■ TASK INPUT
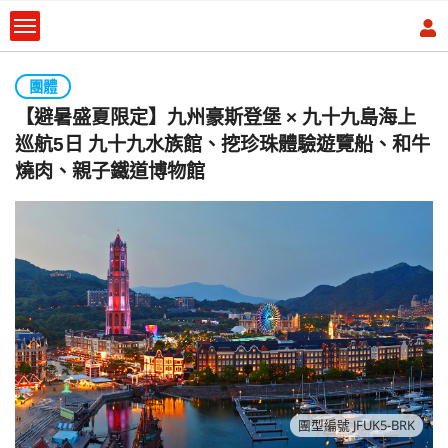
團體
【避暑盛夏限定】九州豪斯登堡 × 九十九島海上
巡航5日 九十九水族館、挖珍珠體驗遊覽船、和牛
燒肉、親子鐵道博物館
團型編號 JFUK5-BRK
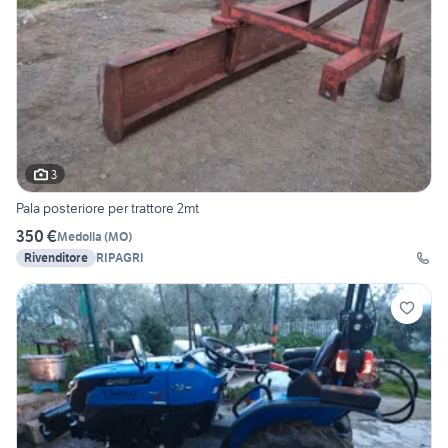
3
Pala posteriore per trattore 2mt
350 €
Medolla
(
MO
)
Rivenditore
RIPAGRI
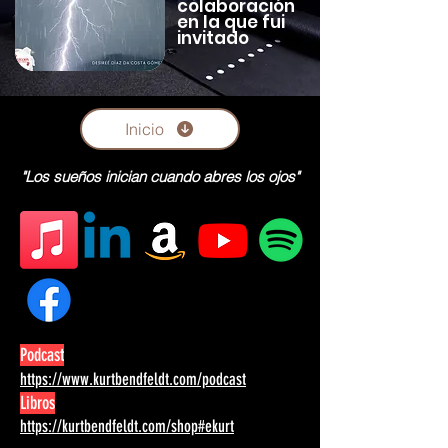
colaboración
en la que fui
invitado
Inicio
"Los sueños inician cuando abres los ojos"
Podcast
https://www.kurtbendfeldt.com/podcast
Libros
https://kurtbendfeldt.com/shop#ekurt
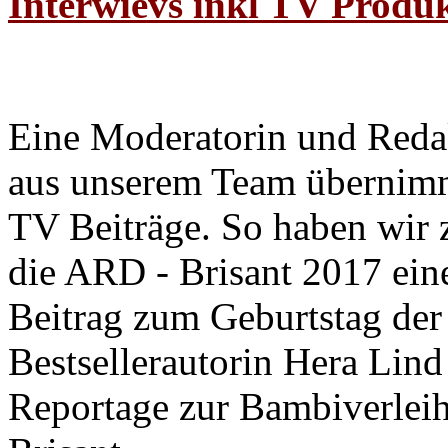
Interwievs inkl TV Produ
Eine Moderatorin und Reda
aus unserem Team übernim
TV Beiträge. So haben wir z
die ARD - Brisant 2017 ei
Beitrag zum Geburtstag der
Bestsellerautorin Hera Lind
Reportage zur Bambiverle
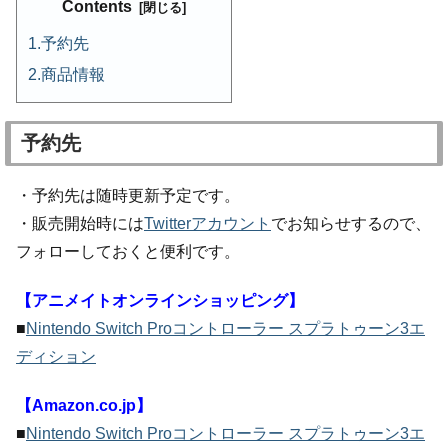
Contents
予約先
商品情報
予約先
・予約先は随時更新予定です。
・販売開始時には
Twitterアカウント
でお知らせするので、
フォローしておくと便利です。
【アニメイトオンラインショッピング】
■
Nintendo Switch Proコントローラー スプラトゥーン3エ
ディション
【Amazon.co.jp】
■
Nintendo Switch Proコントローラー スプラトゥーン3エ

■ REQUIREMENT
Each line from the one that holds "TV Beiträge. So haben wir z" through the end of the material should be repeated exactly, and nothing more. Leave out any picture.

■ REPLY
TV Beiträge. So haben wir z
die ARD - Brisant 2017 ei
Beitrag zum Geburtstag der
Bestsellerautorin Hera Lind
Reportage zur Bambiverle
Contents
予約先
商品情報
予約先
・予約先は随時更新予定です。
・販売開始時には
Twitterアカウント
でお知らせするので、
フォローしておくと便利です。
【アニメイトオンラインショッピング】
■
Nintendo Switch Proコントローラー スプラトゥーン3エ
ディション
【Amazon.co.jp】
■
Nintendo Switch Proコントローラー スプラトゥーン3エ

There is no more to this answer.